**LISTED ENTRIES**
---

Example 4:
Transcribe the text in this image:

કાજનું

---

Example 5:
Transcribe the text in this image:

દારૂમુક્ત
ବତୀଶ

**WHAT IS REQUIRED**
Can you render every line of the material above as a JSON list of strings, one string per line, with blank lines left out?

**RESPONSE TO THIS EXERCISE**
[
  "---",
  "Example 4:",
  "Transcribe the text in this image:",
  "કાજનું",
  "---",
  "Example 5:",
  "Transcribe the text in this image:",
  "દારૂમુક્ત",
  "ବତୀଶ"
]